As part of the layout control changes currently being made to Fisherton Sarum (more of which later) involves the turntable I thought it was about time I posted about the turntable itself. The turntable at Salisbury was originally a 65’ foot heavy over girder type. In 1958 this was replaced by a larger diameter under girder type. An unusual feature of Salisbury shed was the the access to the stores building unloading platform was via a shunt across the turntable and I have replicated this feature on Fisherton Sarum and it often raises a comment at exhibitions.
On Fisherton Sarum I wanted to represent the original style of over girder table installed at Salisbury. I used a Peco kit for the well and the deck, modifying the deck by scratch building the heavy over girder sides and a the addition of the turner’s platform.

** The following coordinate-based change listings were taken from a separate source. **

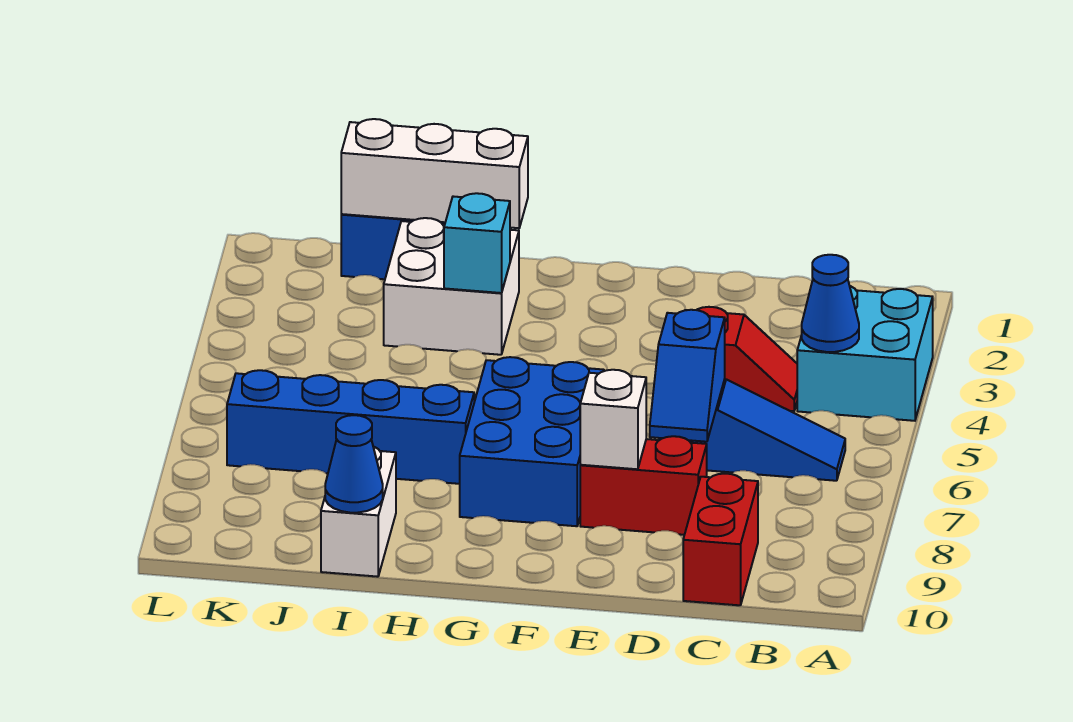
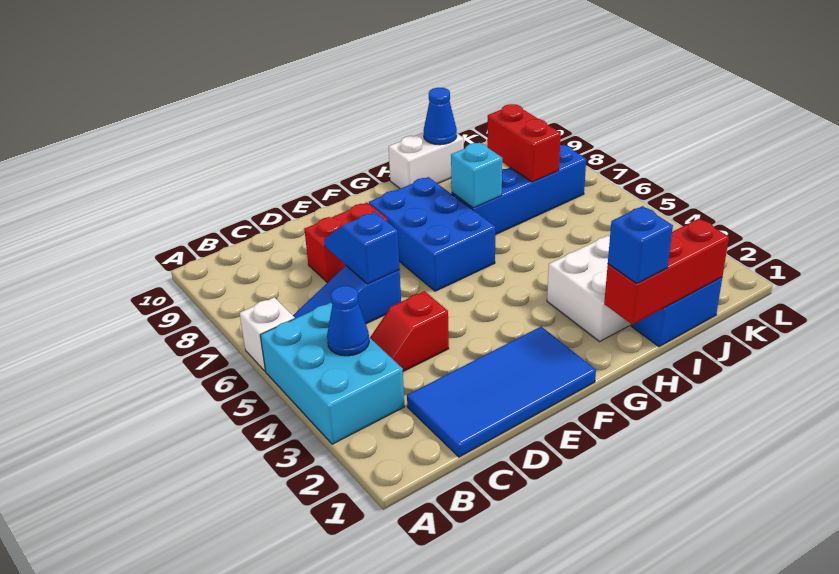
cyan 2x2 brick [797,286,933,421] -> cyan 2x3 brick [260,303,405,444]
none -> blue 2x4 tile [407,327,596,457]
red 1x2 brick [683,474,758,605] -> red 1x2 brick moved to [487,104,561,182]
white 1x1 brick [580,370,646,469] -> white 1x1 brick moved to [240,297,295,371]
white 1x3 brick [341,119,528,228] -> red 1x3 brick [604,219,729,325]
none -> blue 1x1 brick [608,206,673,284]
cyan 1x1 brick [444,193,510,293] -> cyan 1x1 brick moved to [451,143,502,208]
white 1x2 brick [321,447,396,577] -> white 1x2 brick turned to [389,132,464,189]

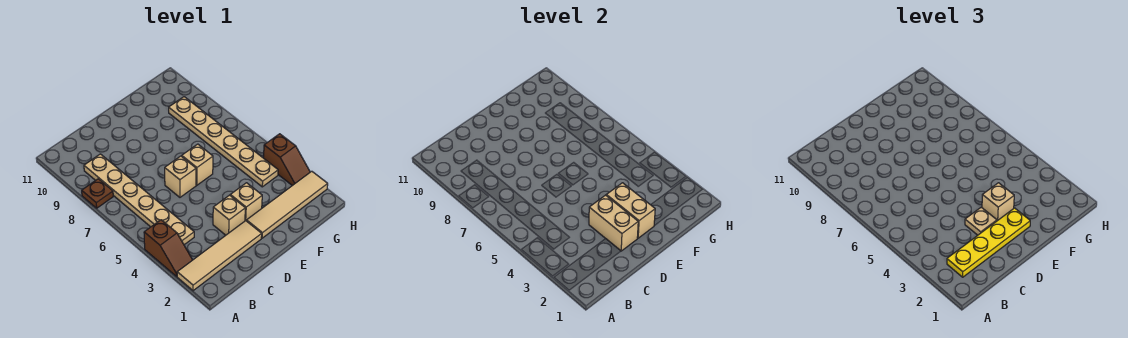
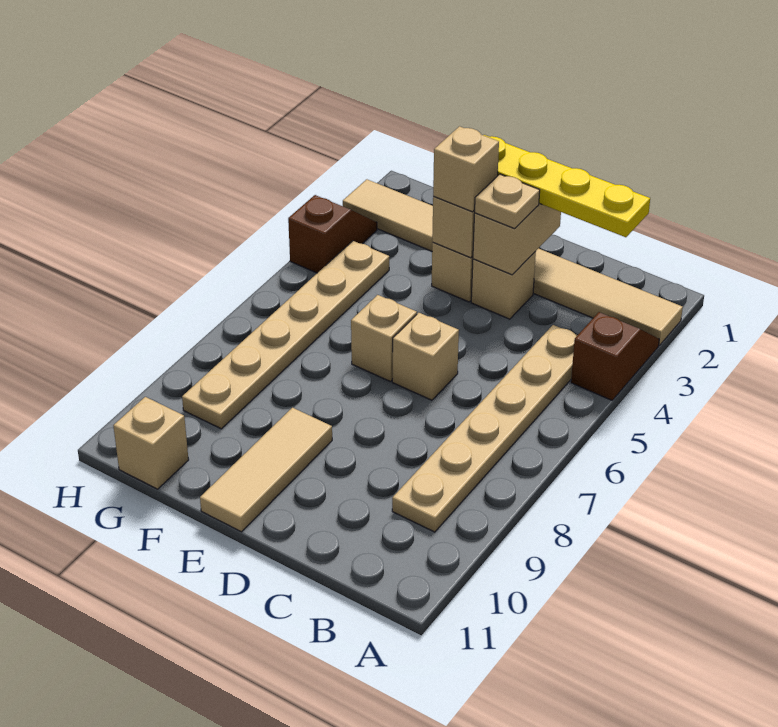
brown 1x1 plate [82,179,113,208] -> none
none -> tan 1x3 tile [200,408,332,532]
none -> tan 1x1 brick [113,397,189,489]

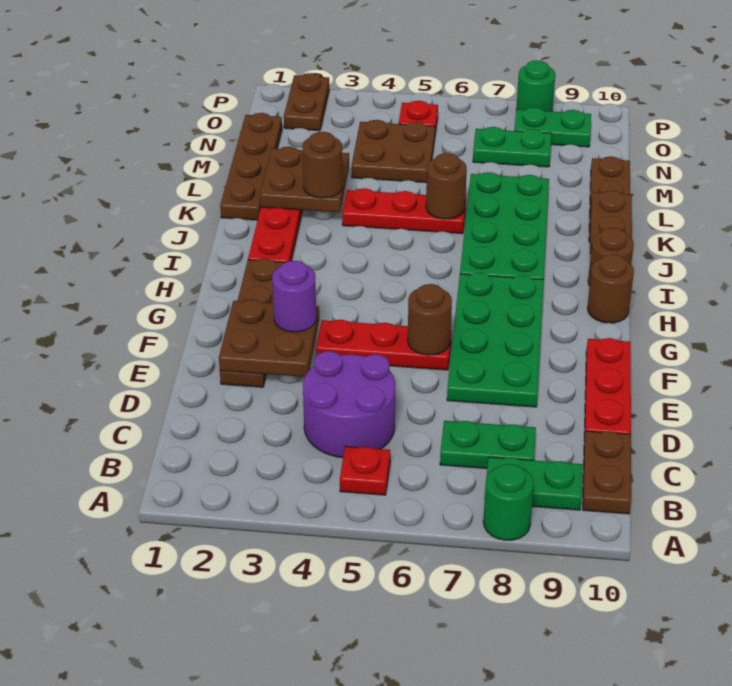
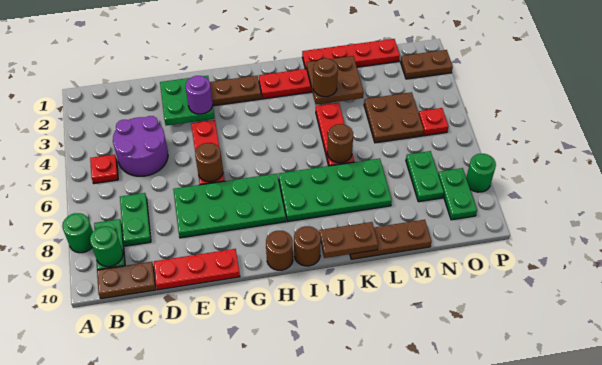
none -> green 1x1 round brick [90,226,123,267]
brown 2x2 plate [219,300,319,377] -> green 2x2 plate [160,76,215,126]
brown 1x4 plate [220,113,282,220] -> red 1x4 plate [302,39,400,69]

Thick plasticard and Plastistrut sections was used for the girder sides along with an overlay embossed with a punch to represent the rivets along the top of the sides. A small outbuilding was provided to act as a mess room for the turners employed at the shed, on Fisherton Sarum this is a modified Wills kit.
Ironically the Peco kit unmodified matches the later style at Salisbury.
Since I first built Fisherton Sarum the turntable was powered via a Frixinghall motor and gearbox that did not have any form of automatic indexing. This meant that the rotational speed of the table was not easy to control and track alignment had to be done by eye (sometimes easier than others) via a switch. This is in the process of being changed to stepper motor and gearbox controlled via a Model Electronic Railway Group (MERG) turntable controller kit, kindly built by Mark Riddoch, more of this in a future post.